Figure 2. The figure describes the methodology proposed in the paper. (a) The elaboration of the model starts from the acquisition of the historical Supervisory Control and Data Acquisition (SCADA) data from the wind turbines with the aim to obtain a trained Artificial Neural Network (ANN) model able to represent the turbine in its “healthy state”. (b) Use of the trained model in the control phase: receiving as inputs the new measurements, the model elaborates the predicted values of the output variable that is then compared with the actual values measured by the measurement system at the same time. The deviation between the two values (actual and estimated by the model) is evaluated statistically to assess the health state of the turbine.

3.1. Data Acquisition and Data Pre-Processing

In order to build representative models for the system, it is necessary to have the historical monitoring data of an adequate timeframe for the customization of the models. The width of the time interval will be influenced by the frequency of available data and the typical behavior of the system (i.e., the data used should be representative of all possible conditions of the system examined).

It is also important to have accurate and detailed information on maintenance interventions (both preventive and corrective) performed on the system for the same period.

Finally, any alarm signals generated automatically by the measurement system is considered useful support to model processing.

During this activity, an assessment of the quality and quantity of information available is also made in order to highlight any need for additional information before the start of the model processing phase.

3.1.1. Data Cleaning

During the training of the models, when the relationship that binds inputs and outputs is identified, the presence of outliers is a condition particularly dangerous. Indeed, in the definition of the “healthy behavior” of the system examined, the presence of an anomaly in the data can strongly affect the accuracy of the resulting models, and therefore operations aimed at cleaning the dataset are necessary.

The data cleaning phase can consist of several steps.

Once identified, potentially relevant variables for the model processing phase, the following steps should be performed:

Removal of samples in which at least one input or output signal is missing;
Removal of samples in which the wind turbine output power is zero;
Removal of samples where one or more variables are out of the range of normal variation (is also essential to identify the cause of such an occurrence).

In addition to sensor errors, a good part of the anomalous behaviors can be due to the artificial power reductions to which the wind farms can be subjected. The power limitations may be due to maintenance requirements, but mostly they are due to constraints imposed by the national power grid to overcome dispatching problems. These behaviors are not considered normal, and samples affected by these restrictions have to be removed (information about the power limitation is generally present in SCADA data).

Although a simple preliminary filter is often sufficient to remove most of the outliers, it is suggested to consider using more specific techniques in case the preliminary cleaning phase fails to exclude the presence of all outliers. Thus, the data set for training can be further cleaned up to ensure better accuracy of the model.

> _GIVEN ENTRIES_:
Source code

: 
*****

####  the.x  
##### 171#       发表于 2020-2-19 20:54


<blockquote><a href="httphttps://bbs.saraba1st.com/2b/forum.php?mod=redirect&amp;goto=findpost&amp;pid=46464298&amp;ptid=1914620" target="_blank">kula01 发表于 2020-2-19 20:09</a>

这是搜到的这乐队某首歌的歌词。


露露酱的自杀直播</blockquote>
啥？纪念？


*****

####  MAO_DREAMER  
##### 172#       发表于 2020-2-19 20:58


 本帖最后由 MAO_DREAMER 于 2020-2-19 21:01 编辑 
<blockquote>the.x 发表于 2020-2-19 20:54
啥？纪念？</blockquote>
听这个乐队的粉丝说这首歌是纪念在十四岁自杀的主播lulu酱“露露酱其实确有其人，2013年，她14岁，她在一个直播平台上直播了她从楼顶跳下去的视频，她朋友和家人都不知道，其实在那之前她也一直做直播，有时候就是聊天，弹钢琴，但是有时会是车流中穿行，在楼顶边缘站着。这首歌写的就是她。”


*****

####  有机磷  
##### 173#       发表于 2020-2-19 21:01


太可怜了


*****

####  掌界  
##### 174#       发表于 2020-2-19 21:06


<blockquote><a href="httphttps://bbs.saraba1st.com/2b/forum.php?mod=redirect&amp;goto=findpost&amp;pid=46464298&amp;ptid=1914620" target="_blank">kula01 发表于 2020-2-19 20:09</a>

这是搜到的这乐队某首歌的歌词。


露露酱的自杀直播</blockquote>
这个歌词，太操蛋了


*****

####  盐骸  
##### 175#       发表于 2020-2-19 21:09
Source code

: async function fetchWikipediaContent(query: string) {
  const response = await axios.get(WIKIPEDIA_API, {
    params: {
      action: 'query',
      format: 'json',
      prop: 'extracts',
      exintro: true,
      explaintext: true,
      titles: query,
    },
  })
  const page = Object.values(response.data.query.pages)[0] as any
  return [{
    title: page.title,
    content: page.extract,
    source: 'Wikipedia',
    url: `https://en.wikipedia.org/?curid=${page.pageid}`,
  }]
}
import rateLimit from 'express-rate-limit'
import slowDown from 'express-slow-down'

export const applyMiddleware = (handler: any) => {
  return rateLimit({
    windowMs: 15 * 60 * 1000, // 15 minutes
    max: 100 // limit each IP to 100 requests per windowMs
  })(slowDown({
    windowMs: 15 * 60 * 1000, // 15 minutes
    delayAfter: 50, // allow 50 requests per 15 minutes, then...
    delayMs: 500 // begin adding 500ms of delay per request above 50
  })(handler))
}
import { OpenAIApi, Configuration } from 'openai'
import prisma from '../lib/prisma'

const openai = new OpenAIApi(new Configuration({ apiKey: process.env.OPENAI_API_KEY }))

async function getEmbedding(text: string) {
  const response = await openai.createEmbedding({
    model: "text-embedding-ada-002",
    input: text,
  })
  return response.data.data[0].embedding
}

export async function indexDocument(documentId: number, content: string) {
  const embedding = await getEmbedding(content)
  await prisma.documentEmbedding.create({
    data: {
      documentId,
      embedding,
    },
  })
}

> _PROBLEMS AND TASKS_:
**a.** Quote the wind turbine monitoring passage starting at "3.1.1. Data Cleaning" and ending at "such an occurrence).".
**b.** Answer these questions using the wind turbine monitoring passage:
(i) What state of the turbine is the trained Artificial Neural Network model meant to represent?
(ii) Which samples are removed on the basis of the wind turbine's output power?
(iii) According to the passage, what are power limitations mostly due to?
**c.** Write a continuation of the wind turbine monitoring passage, beginning after its final sentence.
The records play no part in the work here.

> _TASK ANSWERS_:
**a.**
3.1.1. Data Cleaning

During the training of the models, when the relationship that binds inputs and outputs is identified, the presence of outliers is a condition particularly dangerous. Indeed, in the definition of the “healthy behavior” of the system examined, the presence of an anomaly in the data can strongly affect the accuracy of the resulting models, and therefore operations aimed at cleaning the dataset are necessary.

The data cleaning phase can consist of several steps.

Once identified, potentially relevant variables for the model processing phase, the following steps should be performed:

Removal of samples in which at least one input or output signal is missing;
Removal of samples in which the wind turbine output power is zero;
Removal of samples where one or more variables are out of the range of normal variation (is also essential to identify the cause of such an occurrence).

**b.**
(i) The turbine in its "healthy state."
(ii) Samples in which the wind turbine output power is zero.
(iii) Constraints imposed by the national power grid to overcome dispatching problems.

**c.**
3.1.2. Clustering and Mahalanobis Distance

For this purpose, a clustering method that, albeit with some diversification, has been applied, with excellent results, to similar problems, is proposed [34,45]. The method is based on the removal of outliers using the evaluation of the Mahalanobis distance. The Mahalanobis distance is defined as the distance, measured in terms of standard deviation from the average, of a point from a distribution, and it takes into account the correlation in the data since it is calculated using the inverse of the variance-covariance matrix of the data set of interest [54].

To improve the identification of outliers is useful to divide the dataset into smaller groups [34]. Looking at a characteristic curve of a turbine reported in Figure 3, we realize how it behaves differently in the different areas of the power curve. In the criterion proposed by [43,45], it is recommended to divide the parameters considered in clustering into intervals where the turbine behavior changes. A simple method of dividing observations into a given number of groups is to use K-means clustering.

Figure 3. The relation between the output power of a wind turbine and wind speed.

After subdividing the samples, to determine the outliers, we proceed to calculate the Mahalanobis distance for each observation following the subsequent formula [54]:

M D_{i} = \sqrt{(x_{i} - C_{i}^{n}) c o v {(x)}^{- 1} {(x_{i} - C_{i}^{n})}^{T}},

(1)

where

M D_{i}

represents the Mahalanobis distance of the i-th sample

x_{i}

,

C_{i}^{n}

represents the coordinates of the center of the n-th cluster (with 𝑛 = 1 … 𝑘) corresponding to the sample

x_{i}

, while

c o v (x)

is the covariance matrix by

x

.

To determine the outliers, we can use a simple method proposed by [34]. This method consists of setting a threshold value δ of the distance

M D

to consider about 10–15% of the points as anomalous.

3.2. Model Processing

In the model processing phase, an Artificial Neural Network is defined.

Neural networks are a powerful modeling tool. The choice of their use is dictated by the fact that they have been proven to be very capable of modeling the complex non-linear relationships between the characteristic parameters of a wind turbine.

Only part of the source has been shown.